Иногда Брук оборачивался и, прислонясь щекой к коровьему боку, наблюдал за
Когда ведра наполнялись, он относил их в маленькую маслобойню — она шла впереди, он сзади; она держала над бидоном кусок материи, а он лил сверху молоко, и когда в бидон падали последние капли, их губы встречались.
Он носил ведра с помоями в свинарник и помогал ей кормить телят. Он брал теленка за загривок, засовывал ему в рот указательный палец и тыкал его носом в бадейку со снятым молоком. Теленок принимался сосать палец, и так учился есть самостоятельно. Но телята всегда инстинктивно подталкивают вымя носом, словно напоминая матери, чтобы она дала им молока; и теленок вот так же толкал бадейку, расплескивая молоко и обливая Брука, а рука Брука больно ударялась об острый край бадейки. Тогда Брук негромко ругался, а Лиззи печально и серьезно улыбалась.
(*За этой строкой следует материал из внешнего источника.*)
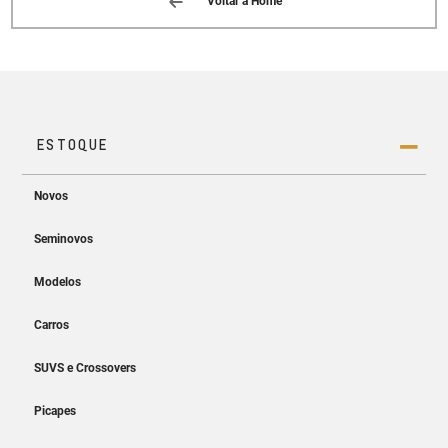
Voltar à Home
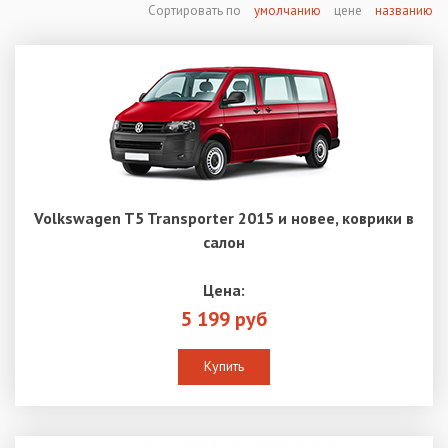
Сортировать по
умолчанию
цене
названию
Volkswagen T5 Transporter 2015 и новее, коврики в
салон
Цена:
5 199 руб
Купить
В этот день Брук не уехал, не уехал он и назавтра, а сел в дилижанс лишь на третий день. Они с Лиззи нашли тихое местечко, чтобы попрощаться. Впервые, а может быть, во второй или третий раз за эту неделю Лиззи проявила какое-то волнение. Каждый вечер они встречались с Бруком при лунном свете. (Брук прожил в городе пятнадцать лет.) В утро отъезда они не смотрели друг на друга и не обменялись почти ни словом.
Когда дилижанс тронулся, Брук оглянулся: Лиззи сидела на кухне у большого окна. Она помахала ему рукой — с какой-то безнадежностью. Рукава у нее были засучены, и ее руки выше локтей показались Бруку удивительно белыми и прекрасными по сравнению с загорелыми кистями. Раньше он этого не замечал. Лицо ее тоже было красивее, чем обычно, но, может быть, оно показалось ему таким из-за игры света и теней в окне.
Он еще раз оглянулся, когда дилижанс поворачивал за угол, и на мгновение увидел, как Лиззи в отчаянии закрыла лицо руками, что совсем было на нее не похоже.
На следующий день вечером Брук приехал в город и, хотя было уже поздно, завернул в какой-то бар.
Говорят, что с тех пор сердце у Лиззи разбито, но ведь люди теперь не очень-то верят таким вещам, как разбитое сердце.
Жена содержателя почтовой станции
В почтовую карету нас набилось не менее дюжины, кто примостился на козлах, кто на задке, а кто прямо на крыше. Среди нас были стригальщики, коммивояжеры, агенты, овцевод, мелкий фермер, неизбежный шутник, и два профессиональных жулика-пилигрима. Мы устали, продрогли и совсем окоченели. Мы так замерзли, что говорить не хотелось, все были раздражены, и любой разговор сразу бы перешел в перепалку. Казалось, прошла целая вечность, а станция, где предстояло сменить лошадей, все не показывалась. За последние два часа нам общими усилиями удалось выжать из нашего возницы лишь невнятное «мили две еще». Потом он дважды повторил, вернее — пробурчал: «Теперь уже недалеко», — и больше из него ничего не удалось выудить; он, казалось, считал, что и так уж наговорил лишнего.